The most conservative option is to wait until the wound on the residual limb is completely healed and surgical edema has resolved before the patient is fitted with a custom prosthesis. This generally takes 3 to 6 months with dysvascular amputees. Although this approach can minimize wound problems related to early weight-bearing, there is a higher risk of complications such as joint contracture, deconditioning, pressure ulcers, and an unnecessarily long delay in returning to functional ambulation.

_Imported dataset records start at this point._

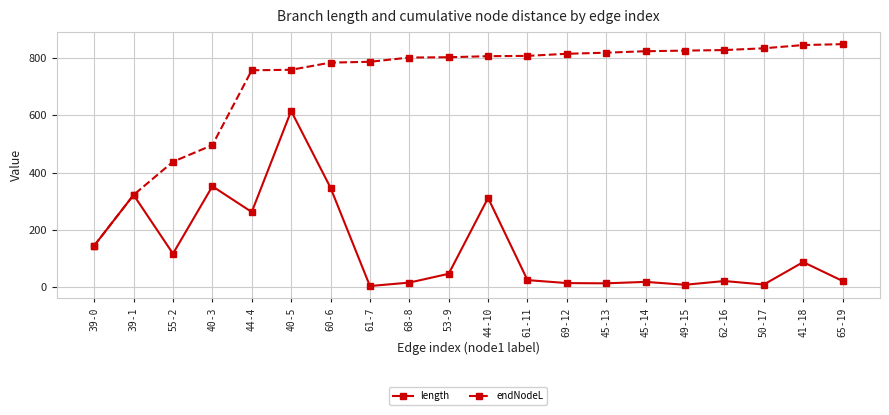

The length series shows 95.8 at 40-3. True or false?

False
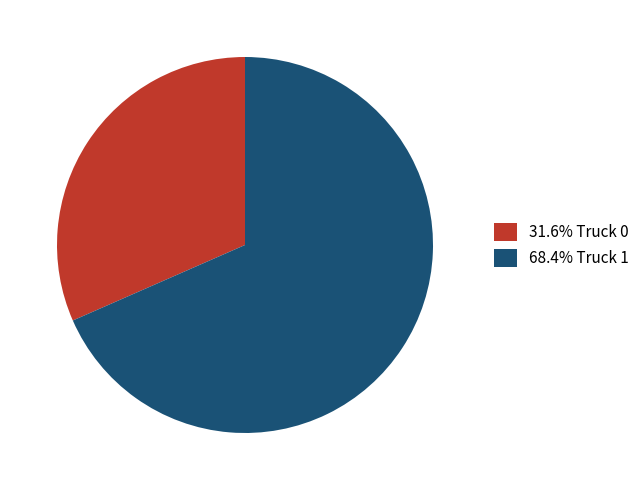

Do 31.6% Truck 0 and 68.4% Truck 1 together represent more than half of the pie?

Yes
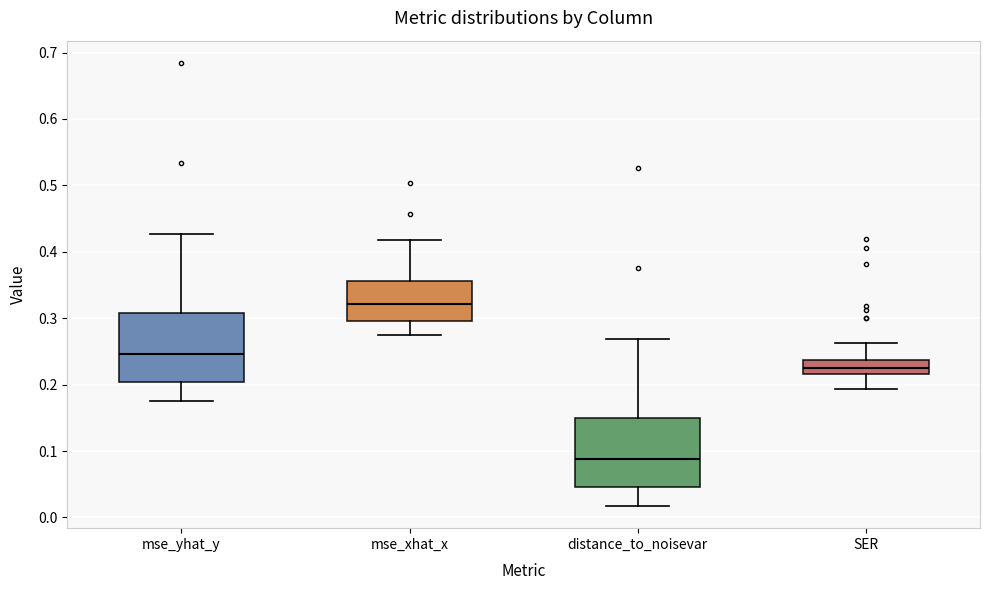

Where does the upper whisker of the box for mse_yhat_y end on the y-axis? The values are not printed on the chart, so give them approximately, as read against the axis.

0.43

After 6 to 9 months, when the residual limb volume stabilizes, a new prosthesis, or at least a new socket, is recommended. At this point, different componentry can be considered. If a new prosthesis is made, the preparatory prosthesis can serve as a backup prosthesis.
All amputees will require prosthetic gait training from an experienced physical therapist. The therapist initially trains the patient to independently don and doff the prosthesis, monitor skin tolerance, and adjust sock ply fitting as the residual limb shrinks. The training maximizes the patient’s function. The level of performance will vary with each patient, but community ambulation and the negotiation of stairs and curbs are goals for most patients. A floor-to-sit transfer should also be a goal for most patients and is frequently overlooked. Therapy does not need to stop with this level of performance. For more active amputees, continuing to work in therapy on vocational activities, running, bike riding, or other sports present more advanced therapeutic goals.